Experiment 003: Final Results
Using harder datasets (DAPO-Math-17k) and AIME 2024 benchmarking:

| Benchmark | Before | After | Change |
|---|---|---|---|
| AIME 2024 | 43.3% | 56.7% | +13.3% |
| MATH | ~88% | ~91% | Stable |
Cost Breakdown
| Phase | Cost |
|---|---|
| Cold-Start SFT | <$30 |
| Experiment 001-002 | ~$72 |
| Experiment 003 | ~$34 |
| Total | ~$136 |
Key Takeaways
1. Cold-Start SFT is Essential
Instruction-tuned models need explicit format training before RL can reinforce reasoning. Without this, the model has no “thinking” behavior to optimize.
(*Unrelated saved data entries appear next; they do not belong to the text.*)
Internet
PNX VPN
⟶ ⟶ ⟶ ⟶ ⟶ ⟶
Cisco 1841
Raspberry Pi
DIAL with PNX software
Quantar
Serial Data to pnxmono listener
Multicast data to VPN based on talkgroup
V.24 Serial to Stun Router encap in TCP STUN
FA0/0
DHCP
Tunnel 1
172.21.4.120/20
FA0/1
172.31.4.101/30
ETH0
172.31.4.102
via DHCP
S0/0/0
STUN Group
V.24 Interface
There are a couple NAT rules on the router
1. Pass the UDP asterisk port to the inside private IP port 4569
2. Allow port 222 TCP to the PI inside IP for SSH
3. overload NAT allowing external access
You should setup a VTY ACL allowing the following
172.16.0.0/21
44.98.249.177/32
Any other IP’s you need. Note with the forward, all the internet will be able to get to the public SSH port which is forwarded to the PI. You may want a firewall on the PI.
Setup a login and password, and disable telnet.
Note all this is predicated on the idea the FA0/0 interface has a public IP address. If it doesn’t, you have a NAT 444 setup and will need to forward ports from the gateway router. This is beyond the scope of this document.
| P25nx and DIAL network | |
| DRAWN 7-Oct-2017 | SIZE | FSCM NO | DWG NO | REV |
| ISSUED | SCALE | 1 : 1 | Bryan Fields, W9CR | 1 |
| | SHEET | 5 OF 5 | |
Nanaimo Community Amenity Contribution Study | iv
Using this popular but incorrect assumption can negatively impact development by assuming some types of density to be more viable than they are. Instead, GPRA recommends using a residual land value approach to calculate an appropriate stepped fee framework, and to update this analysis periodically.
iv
2. Reward Hacking is Statistical, Not Intentional
The model isn’t “trying” to cheat—it’s following statistical gradients. Understanding the mechanism enables targeted solutions.
3. Target Root Causes, Not Symptoms
Length penalties create false positives on legitimate reasoning. The redundancy penalty targets the actual problem: repetitive content exploitation.
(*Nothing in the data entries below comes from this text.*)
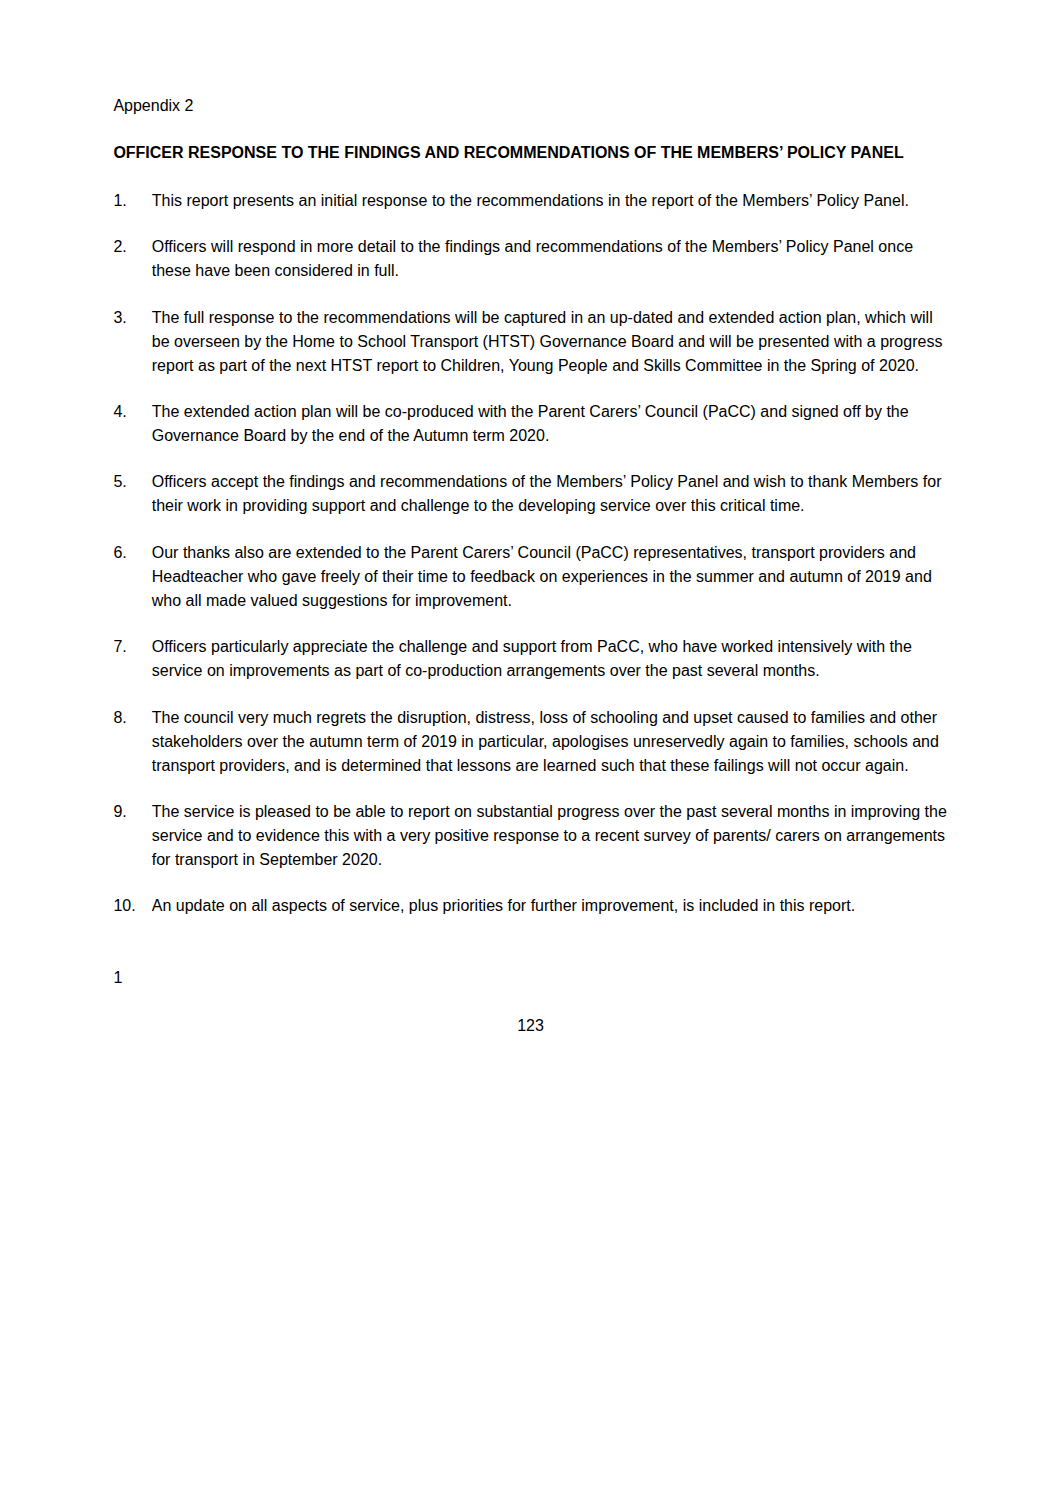Appendix 2
Officer response to the findings and recommendations of the Members’ Policy Panel
This report presents an initial response to the recommendations in the report of the Members’ Policy Panel.
Officers will respond in more detail to the findings and recommendations of the Members’ Policy Panel once these have been considered in full.
The full response to the recommendations will be captured in an up-dated and extended action plan, which will be overseen by the Home to School Transport (HTST) Governance Board and will be presented with a progress report as part of the next HTST report to Children, Young People and Skills Committee in the Spring of 2020.
The extended action plan will be co-produced with the Parent Carers’ Council (PaCC) and signed off by the Governance Board by the end of the Autumn term 2020.
Officers accept the findings and recommendations of the Members’ Policy Panel and wish to thank Members for their work in providing support and challenge to the developing service over this critical time.
Our thanks also are extended to the Parent Carers’ Council (PaCC) representatives, transport providers and Headteacher who gave freely of their time to feedback on experiences in the summer and autumn of 2019 and who all made valued suggestions for improvement.
Officers particularly appreciate the challenge and support from PaCC, who have worked intensively with the service on improvements as part of co-production arrangements over the past several months.
The council very much regrets the disruption, distress, loss of schooling and upset caused to families and other stakeholders over the autumn term of 2019 in particular, apologises unreservedly again to families, schools and transport providers, and is determined that lessons are learned such that these failings will not occur again.
The service is pleased to be able to report on substantial progress over the past several months in improving the service and to evidence this with a very positive response to a recent survey of parents/ carers on arrangements for transport in September 2020.
An update on all aspects of service, plus priorities for further improvement, is included in this report.
1
123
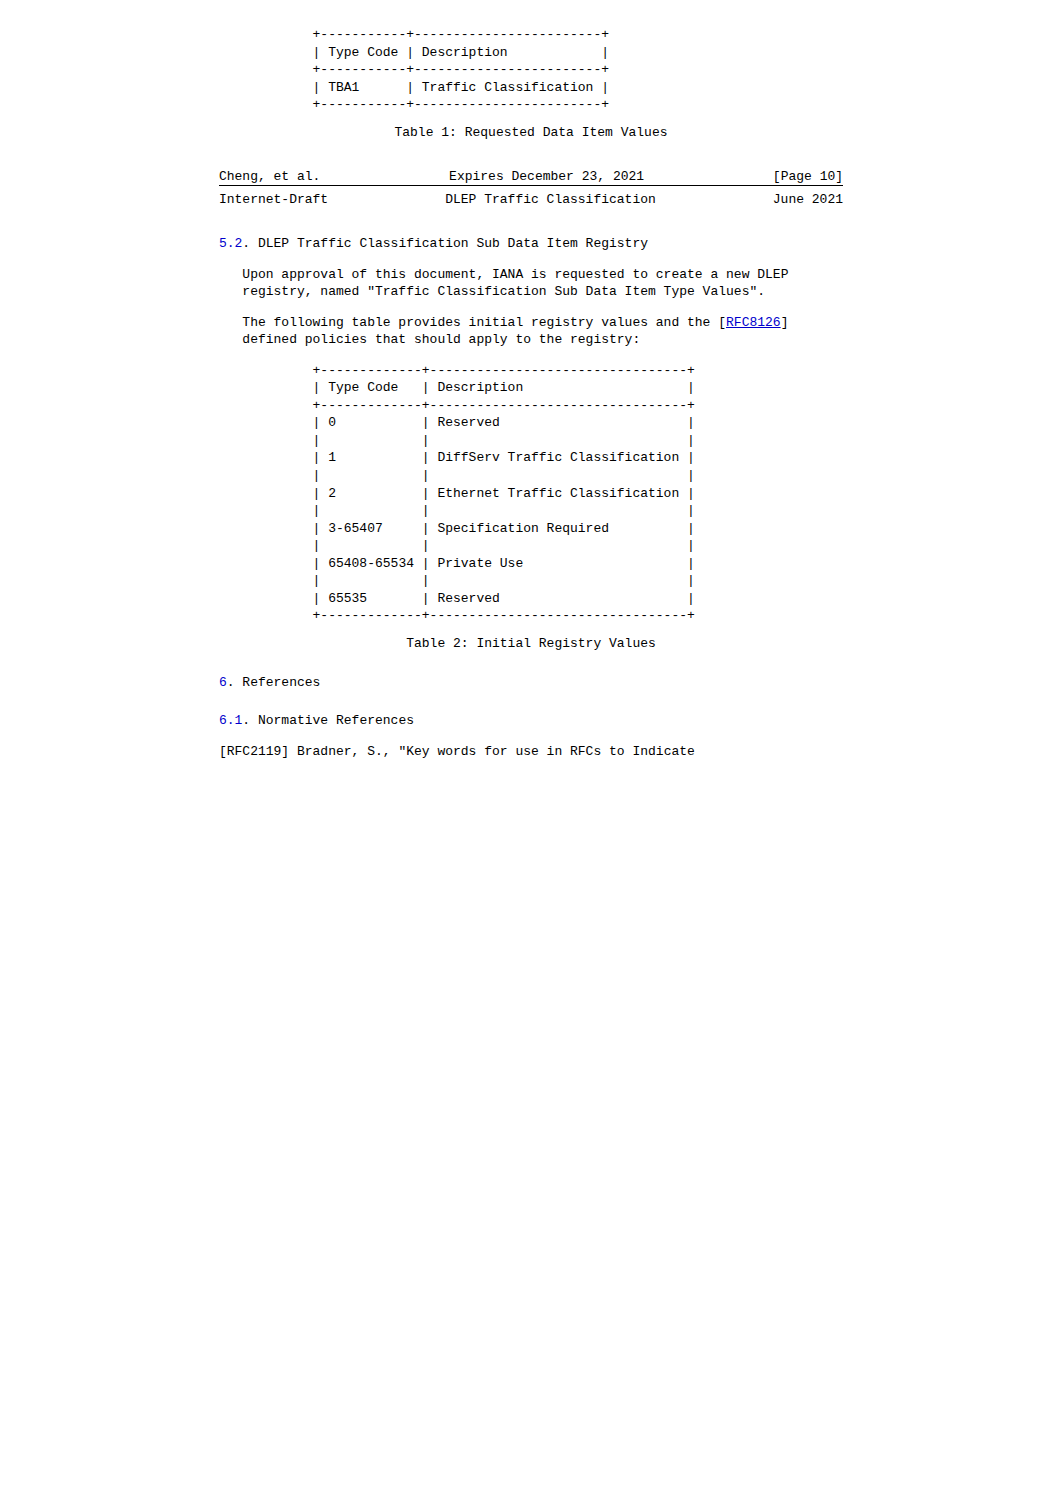+-----------+------------------------+
| Type Code | Description            |
+-----------+------------------------+
| TBA1      | Traffic Classification |
+-----------+------------------------+
Table 1: Requested Data Item Values
Cheng, et al. Expires December 23, 2021 [Page 10]
Internet-Draft DLEP Traffic Classification June 2021
5.2. DLEP Traffic Classification Sub Data Item Registry
Upon approval of this document, IANA is requested to create a new DLEP registry, named "Traffic Classification Sub Data Item Type Values".
The following table provides initial registry values and the [RFC8126] defined policies that should apply to the registry:
+-------------+---------------------------------+
| Type Code   | Description                     |
+-------------+---------------------------------+
| 0           | Reserved                        |
|             |                                 |
| 1           | DiffServ Traffic Classification |
|             |                                 |
| 2           | Ethernet Traffic Classification |
|             |                                 |
| 3-65407     | Specification Required          |
|             |                                 |
| 65408-65534 | Private Use                     |
|             |                                 |
| 65535       | Reserved                        |
+-------------+---------------------------------+
Table 2: Initial Registry Values
6. References
6.1. Normative References
[RFC2119] Bradner, S., "Key words for use in RFCs to Indicate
4. JustRL’s Minimalism Needs Guardrails
The original JustRL philosophy (no KL, no length penalty) is sound but incomplete. Targeted interventions (format rewards, redundancy penalty) preserve simplicity while preventing collapse.
5. Low-Resource RLVR is Feasible
With the right infrastructure (Tinker API) and methodology, meaningful reasoning improvements are achievable under $150.
Quick Start
# Clone the repository
git clone https://github.com/Guanghan/JustTinker.git
cd JustTinker
# Install dependencies
pip install -r requirements.txt
# Set API key
export TINKER_API_KEY=your_api_key
# Run cold-start SFT (or use public checkpoint)
./scripts/launchers/run_coldstart_sft.sh small
# Run JustRL training
./scripts/launchers/run_justrl.sh
A public cold-start checkpoint is available, enabling direct RL training without repeating the SFT phase.
Summary
JustTinker demonstrates that building reasoning models doesn’t require massive resources:
- Two-stage pipeline: Cold-start SFT → JustRL (GRPO)
- Reward hacking prevention: Novel redundancy penalty using compression ratio and N-gram detection
- Significant results: +13.3% on AIME 2024 for under $150
- Accessible: Full pipeline runnable from a laptop via Tinker API
The project provides both a practical implementation and insights into the challenges of minimal RLVR training—particularly the reward hacking phenomenon and its mitigation.